WHAT THE TASK ASKS: Each record that follows must be reproduced exactly.

SOURCE DATA:
BEGIN
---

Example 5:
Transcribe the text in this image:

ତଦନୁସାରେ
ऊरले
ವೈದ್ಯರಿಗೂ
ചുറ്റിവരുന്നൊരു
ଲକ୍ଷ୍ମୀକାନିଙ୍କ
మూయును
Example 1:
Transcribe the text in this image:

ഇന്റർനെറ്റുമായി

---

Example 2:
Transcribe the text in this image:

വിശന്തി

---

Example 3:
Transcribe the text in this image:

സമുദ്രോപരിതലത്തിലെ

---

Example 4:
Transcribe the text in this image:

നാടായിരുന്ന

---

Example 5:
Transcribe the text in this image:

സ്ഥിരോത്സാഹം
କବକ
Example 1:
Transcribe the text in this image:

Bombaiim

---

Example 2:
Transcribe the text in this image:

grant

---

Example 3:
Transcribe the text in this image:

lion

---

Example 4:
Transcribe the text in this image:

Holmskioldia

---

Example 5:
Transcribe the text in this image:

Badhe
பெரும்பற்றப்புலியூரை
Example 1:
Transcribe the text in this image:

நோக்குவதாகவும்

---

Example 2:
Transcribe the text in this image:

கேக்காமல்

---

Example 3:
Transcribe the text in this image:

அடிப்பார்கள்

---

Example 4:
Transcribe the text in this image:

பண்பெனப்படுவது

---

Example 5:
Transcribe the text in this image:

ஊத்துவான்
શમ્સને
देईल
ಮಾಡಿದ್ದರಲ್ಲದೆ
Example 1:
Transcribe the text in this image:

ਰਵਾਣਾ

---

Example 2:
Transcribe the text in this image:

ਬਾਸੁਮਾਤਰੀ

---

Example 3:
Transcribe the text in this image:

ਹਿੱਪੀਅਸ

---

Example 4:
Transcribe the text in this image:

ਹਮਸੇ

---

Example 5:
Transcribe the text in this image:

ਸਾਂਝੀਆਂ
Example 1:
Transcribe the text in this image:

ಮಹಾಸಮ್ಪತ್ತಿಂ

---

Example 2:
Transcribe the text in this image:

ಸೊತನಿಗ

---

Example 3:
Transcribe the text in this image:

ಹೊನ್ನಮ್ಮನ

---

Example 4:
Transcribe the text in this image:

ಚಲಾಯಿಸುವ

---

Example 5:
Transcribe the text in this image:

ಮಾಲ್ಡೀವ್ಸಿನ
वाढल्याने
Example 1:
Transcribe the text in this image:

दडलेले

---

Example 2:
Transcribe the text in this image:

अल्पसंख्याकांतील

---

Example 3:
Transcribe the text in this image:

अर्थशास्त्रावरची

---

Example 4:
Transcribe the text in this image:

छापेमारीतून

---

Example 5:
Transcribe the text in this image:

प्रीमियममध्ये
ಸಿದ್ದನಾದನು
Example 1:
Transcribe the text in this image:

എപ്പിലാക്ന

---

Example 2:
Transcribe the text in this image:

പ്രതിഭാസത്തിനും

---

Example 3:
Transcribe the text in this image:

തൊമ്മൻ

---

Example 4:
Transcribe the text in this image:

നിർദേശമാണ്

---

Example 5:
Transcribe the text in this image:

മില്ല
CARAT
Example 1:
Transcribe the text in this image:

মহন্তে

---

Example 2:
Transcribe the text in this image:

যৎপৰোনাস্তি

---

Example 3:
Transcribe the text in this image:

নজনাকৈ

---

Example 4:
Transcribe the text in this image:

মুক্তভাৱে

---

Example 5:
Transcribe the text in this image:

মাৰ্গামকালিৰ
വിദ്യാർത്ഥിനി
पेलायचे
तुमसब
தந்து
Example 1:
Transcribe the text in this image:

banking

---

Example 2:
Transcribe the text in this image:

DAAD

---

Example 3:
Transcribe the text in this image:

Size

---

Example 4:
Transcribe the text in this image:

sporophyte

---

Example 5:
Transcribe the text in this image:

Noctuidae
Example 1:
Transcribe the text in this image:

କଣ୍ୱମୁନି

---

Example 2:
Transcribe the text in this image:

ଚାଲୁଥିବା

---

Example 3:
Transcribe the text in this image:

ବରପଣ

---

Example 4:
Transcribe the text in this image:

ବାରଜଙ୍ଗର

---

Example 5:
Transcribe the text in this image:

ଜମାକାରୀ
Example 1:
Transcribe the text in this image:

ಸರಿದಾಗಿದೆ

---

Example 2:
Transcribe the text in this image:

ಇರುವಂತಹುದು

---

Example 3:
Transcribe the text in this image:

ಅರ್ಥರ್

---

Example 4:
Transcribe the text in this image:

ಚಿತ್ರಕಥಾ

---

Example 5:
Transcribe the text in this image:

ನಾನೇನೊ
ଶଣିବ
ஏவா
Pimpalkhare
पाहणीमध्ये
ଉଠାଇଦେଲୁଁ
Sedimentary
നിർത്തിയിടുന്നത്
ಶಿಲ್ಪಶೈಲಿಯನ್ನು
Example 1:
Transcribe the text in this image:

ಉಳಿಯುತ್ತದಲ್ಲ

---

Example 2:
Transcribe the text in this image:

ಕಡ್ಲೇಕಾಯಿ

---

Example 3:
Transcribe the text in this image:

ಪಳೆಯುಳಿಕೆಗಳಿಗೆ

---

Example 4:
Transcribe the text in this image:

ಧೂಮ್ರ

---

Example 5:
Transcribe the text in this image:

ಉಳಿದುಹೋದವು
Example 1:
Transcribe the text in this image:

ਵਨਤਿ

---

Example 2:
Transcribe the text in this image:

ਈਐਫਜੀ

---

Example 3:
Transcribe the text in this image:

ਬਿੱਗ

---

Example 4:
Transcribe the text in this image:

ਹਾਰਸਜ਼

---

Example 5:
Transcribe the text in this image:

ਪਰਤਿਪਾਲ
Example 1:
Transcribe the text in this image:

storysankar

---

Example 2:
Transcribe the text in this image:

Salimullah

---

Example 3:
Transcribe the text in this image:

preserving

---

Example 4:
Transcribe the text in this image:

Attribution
END
TASK RESULT:
---

Example 5:
Transcribe the text in this image:

ତଦନୁସାରେ
ऊरले
ವೈದ್ಯರಿಗೂ
ചുറ്റിവരുന്നൊരു
ଲକ୍ଷ୍ମୀକାନିଙ୍କ
మూయును
Example 1:
Transcribe the text in this image:

ഇന്റർനെറ്റുമായി

---

Example 2:
Transcribe the text in this image:

വിശന്തി

---

Example 3:
Transcribe the text in this image:

സമുദ്രോപരിതലത്തിലെ

---

Example 4:
Transcribe the text in this image:

നാടായിരുന്ന

---

Example 5:
Transcribe the text in this image:

സ്ഥിരോത്സാഹം
କବକ
Example 1:
Transcribe the text in this image:

Bombaiim

---

Example 2:
Transcribe the text in this image:

grant

---

Example 3:
Transcribe the text in this image:

lion

---

Example 4:
Transcribe the text in this image:

Holmskioldia

---

Example 5:
Transcribe the text in this image:

Badhe
பெரும்பற்றப்புலியூரை
Example 1:
Transcribe the text in this image:

நோக்குவதாகவும்

---

Example 2:
Transcribe the text in this image:

கேக்காமல்

---

Example 3:
Transcribe the text in this image:

அடிப்பார்கள்

---

Example 4:
Transcribe the text in this image:

பண்பெனப்படுவது

---

Example 5:
Transcribe the text in this image:

ஊத்துவான்
શમ્સને
देईल
ಮಾಡಿದ್ದರಲ್ಲದೆ
Example 1:
Transcribe the text in this image:

ਰਵਾਣਾ

---

Example 2:
Transcribe the text in this image:

ਬਾਸੁਮਾਤਰੀ

---

Example 3:
Transcribe the text in this image:

ਹਿੱਪੀਅਸ

---

Example 4:
Transcribe the text in this image:

ਹਮਸੇ

---

Example 5:
Transcribe the text in this image:

ਸਾਂਝੀਆਂ
Example 1:
Transcribe the text in this image:

ಮಹಾಸಮ್ಪತ್ತಿಂ

---

Example 2:
Transcribe the text in this image:

ಸೊತನಿಗ

---

Example 3:
Transcribe the text in this image:

ಹೊನ್ನಮ್ಮನ

---

Example 4:
Transcribe the text in this image:

ಚಲಾಯಿಸುವ

---

Example 5:
Transcribe the text in this image:

ಮಾಲ್ಡೀವ್ಸಿನ
वाढल्याने
Example 1:
Transcribe the text in this image:

दडलेले

---

Example 2:
Transcribe the text in this image:

अल्पसंख्याकांतील

---

Example 3:
Transcribe the text in this image:

अर्थशास्त्रावरची

---

Example 4:
Transcribe the text in this image:

छापेमारीतून

---

Example 5:
Transcribe the text in this image:

प्रीमियममध्ये
ಸಿದ್ದನಾದನು
Example 1:
Transcribe the text in this image:

എപ്പിലാക്ന

---

Example 2:
Transcribe the text in this image:

പ്രതിഭാസത്തിനും

---

Example 3:
Transcribe the text in this image:

തൊമ്മൻ

---

Example 4:
Transcribe the text in this image:

നിർദേശമാണ്

---

Example 5:
Transcribe the text in this image:

മില്ല
CARAT
Example 1:
Transcribe the text in this image:

মহন্তে

---

Example 2:
Transcribe the text in this image:

যৎপৰোনাস্তি

---

Example 3:
Transcribe the text in this image:

নজনাকৈ

---

Example 4:
Transcribe the text in this image:

মুক্তভাৱে

---

Example 5:
Transcribe the text in this image:

মাৰ্গামকালিৰ
വിദ്യാർത്ഥിനി
पेलायचे
तुमसब
தந்து
Example 1:
Transcribe the text in this image:

banking

---

Example 2:
Transcribe the text in this image:

DAAD

---

Example 3:
Transcribe the text in this image:

Size

---

Example 4:
Transcribe the text in this image:

sporophyte

---

Example 5:
Transcribe the text in this image:

Noctuidae
Example 1:
Transcribe the text in this image:

କଣ୍ୱମୁନି

---

Example 2:
Transcribe the text in this image:

ଚାଲୁଥିବା

---

Example 3:
Transcribe the text in this image:

ବରପଣ

---

Example 4:
Transcribe the text in this image:

ବାରଜଙ୍ଗର

---

Example 5:
Transcribe the text in this image:

ଜମାକାରୀ
Example 1:
Transcribe the text in this image:

ಸರಿದಾಗಿದೆ

---

Example 2:
Transcribe the text in this image:

ಇರುವಂತಹುದು

---

Example 3:
Transcribe the text in this image:

ಅರ್ಥರ್

---

Example 4:
Transcribe the text in this image:

ಚಿತ್ರಕಥಾ

---

Example 5:
Transcribe the text in this image:

ನಾನೇನೊ
ଶଣିବ
ஏவா
Pimpalkhare
पाहणीमध्ये
ଉଠାଇଦେଲୁଁ
Sedimentary
നിർത്തിയിടുന്നത്
ಶಿಲ್ಪಶೈಲಿಯನ್ನು
Example 1:
Transcribe the text in this image:

ಉಳಿಯುತ್ತದಲ್ಲ

---

Example 2:
Transcribe the text in this image:

ಕಡ್ಲೇಕಾಯಿ

---

Example 3:
Transcribe the text in this image:

ಪಳೆಯುಳಿಕೆಗಳಿಗೆ

---

Example 4:
Transcribe the text in this image:

ಧೂಮ್ರ

---

Example 5:
Transcribe the text in this image:

ಉಳಿದುಹೋದವು
Example 1:
Transcribe the text in this image:

ਵਨਤਿ

---

Example 2:
Transcribe the text in this image:

ਈਐਫਜੀ

---

Example 3:
Transcribe the text in this image:

ਬਿੱਗ

---

Example 4:
Transcribe the text in this image:

ਹਾਰਸਜ਼

---

Example 5:
Transcribe the text in this image:

ਪਰਤਿਪਾਲ
Example 1:
Transcribe the text in this image:

storysankar

---

Example 2:
Transcribe the text in this image:

Salimullah

---

Example 3:
Transcribe the text in this image:

preserving

---

Example 4:
Transcribe the text in this image:

Attribution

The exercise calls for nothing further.